The graph shows the longer the wire the greater the resistance. Therefore, this proves my predictions correct. I have added a line of best fit to work out the equation:

Resistance = 0.0029*length + 0.0014

Resistance / 0.0029 – 0.0014 = length

28 standard wire gage 28 SWG (0.457mm)

The graph shows the longer the wire the greater the resistance. Therefore, this proves my predictions correct. I have added a line of best fit to work out the equation:

Resistance = 0.666 * length + 0.0479

Resistance / 0.0666 – 0.0479 = length

The graph of Resistance against length of 28 SWG is a straight line, which means R, is directly proportional to L. This means that if the length is 50cm, and resistance is 1.07, then if length is doubled to 100cm, resistance also doubles to 1.15. This is because of the scientific idea, stated in the planning that if you double length, you double the number of atoms in it, so doubling the number of electron 'jumps', which causes resistance: The results support my predictions well, the results turned out the way I had expected, they match the predicted line well.

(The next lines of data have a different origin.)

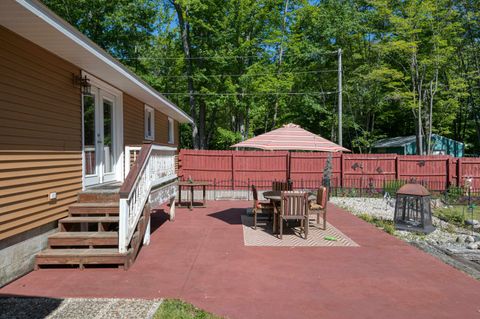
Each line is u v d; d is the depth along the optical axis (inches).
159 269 203.9
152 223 344.8
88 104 281.0
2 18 164.6
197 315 143.9
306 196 284.7
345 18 956.0
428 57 879.7
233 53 904.3
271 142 282.7
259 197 561.0
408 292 173.6
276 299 162.9
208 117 1234.6
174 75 1054.4
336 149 283.9
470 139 1240.8
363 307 155.6
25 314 142.7
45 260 198.5
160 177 293.3
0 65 173.3
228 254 237.0
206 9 893.8
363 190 623.8
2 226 173.0
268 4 948.6
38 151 204.5
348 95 1000.2
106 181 314.3
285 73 992.2
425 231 325.4
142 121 425.1
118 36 860.0
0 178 171.8
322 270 206.1
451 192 574.9
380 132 1263.5
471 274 206.1
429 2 819.4
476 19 858.1
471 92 958.4
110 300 158.1
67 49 213.6
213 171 672.4
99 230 223.0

I had predicted a straight line through the origin, which means R, is directly proportional to L.

My Conclusions:

 

Having performed the investigation, the following conclusions were drawn:

• As predicted, an increase in length resulted in an increased resistance. This can be clearly said for both wires tested. Both wires show a strong trend of a straight line, i.e. the length of the wire is shown to be directly proportional to the resistance – double the length and the resistance doubles.

• The overall resistance of the two wires seems to differ considerably. Due to the strong correlation of the results, the explanation of this is unlikely to be the method used to obtain the results. The more likely explanation would be that the first wire was actually of a larger diameter than the second one. The reason why this is the likely explanation is because resistance is known to be inversely proportional to the cross sectional area, i.e. if you increase the cross-sectional area (by increasing the diameter) then you decrease the resistance. This is because a wider wire means less likelihood of the free electrons having collisions and losing energy.

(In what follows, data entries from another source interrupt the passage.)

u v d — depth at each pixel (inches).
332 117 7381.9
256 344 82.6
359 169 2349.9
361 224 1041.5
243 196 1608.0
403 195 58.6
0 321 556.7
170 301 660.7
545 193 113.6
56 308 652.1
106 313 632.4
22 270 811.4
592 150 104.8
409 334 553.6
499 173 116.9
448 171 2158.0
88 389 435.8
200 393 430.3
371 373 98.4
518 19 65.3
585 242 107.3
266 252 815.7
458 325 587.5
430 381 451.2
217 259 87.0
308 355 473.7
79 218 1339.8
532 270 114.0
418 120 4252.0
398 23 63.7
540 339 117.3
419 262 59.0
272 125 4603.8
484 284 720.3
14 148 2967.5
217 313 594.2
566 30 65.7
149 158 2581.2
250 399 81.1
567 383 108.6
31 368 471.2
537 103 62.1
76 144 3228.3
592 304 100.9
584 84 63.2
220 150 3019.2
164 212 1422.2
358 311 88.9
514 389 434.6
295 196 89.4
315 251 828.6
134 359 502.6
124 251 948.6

It is important to realise, however, that despite the fact that it would appear that the resistance of wire 2 is double that of wire 1, that does not mean that the diameter is half that of the wire 1. That is because if you halve the diameter then you decrease the area by a factor of about 3 (A = πr2)

Evaluation:

As I increased the wire length, the wire became hotter and gave off heat. I think one of the reasons why my experiment is quite accurate is because I tried to measure the wire as accurately as possible. The metre rule was labelled  onto the workbench. The wire was stretched until it was nearly in a straight line so a bit was overlapping at each end. Finally, the inside edge of the crocodile clips were placed at the appropriate point.

During my experiment; I have noticed several modifications I could make to improve on the Investigation if I was to repeat it. They are:

• To be more accurate with my results I would place the metre rule directly under the wire, so therefore it would be measured easier and therefore making the lengths more precise.

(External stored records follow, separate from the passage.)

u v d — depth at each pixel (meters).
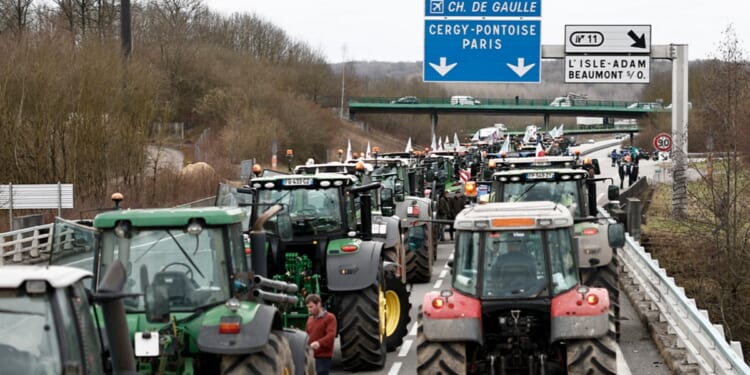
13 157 74.00
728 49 61.31
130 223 19.58
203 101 157.25
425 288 48.97
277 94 156.12
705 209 64.31
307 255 30.91
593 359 23.02
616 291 33.81
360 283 29.30
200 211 19.80
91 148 78.44
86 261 32.66
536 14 62.12
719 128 61.12
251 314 19.06
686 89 67.56
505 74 62.53
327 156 156.00
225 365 18.75
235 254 20.22
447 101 194.25
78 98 77.94
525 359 23.88
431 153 93.12
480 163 91.44
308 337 23.03
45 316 13.05
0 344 13.02
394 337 33.03
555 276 23.72
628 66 63.81
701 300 56.50
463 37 62.53
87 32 111.88
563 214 24.20
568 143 159.25
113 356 13.38
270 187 31.17
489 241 23.97
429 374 23.55
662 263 61.00
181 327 19.30
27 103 75.25
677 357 29.61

• To also improve on my results I could use a new or higher quality digital voltmeter.

• The next modification I would make would be to use pointers instead of crocodile clips to attach to the wire; I would do this because pointers would be more accurate. The pointers would be more accurate because the tips have a much smaller area than the crocodile clips giving a more accurate measurement of the length of wire.

• I would also use a newer metre rule.

• Sometimes the ammeters flicked between a decimal point, I maybe could have thought it was the wrong number and therefore would have ended up with the wrong average resistance.

• In this experiment, I did not control the room temperature but instead just assumed it was keep constant throughout my experiment; this could have made the wire get hotter and therefore making my experiment not as accurate. In future experiments I would control this variable factor and make it a constant factor.

• As well as making these modifications, I could also expand on my investigation by testing the same wire but different widths of that wire. I would do this if I had more time to complete it.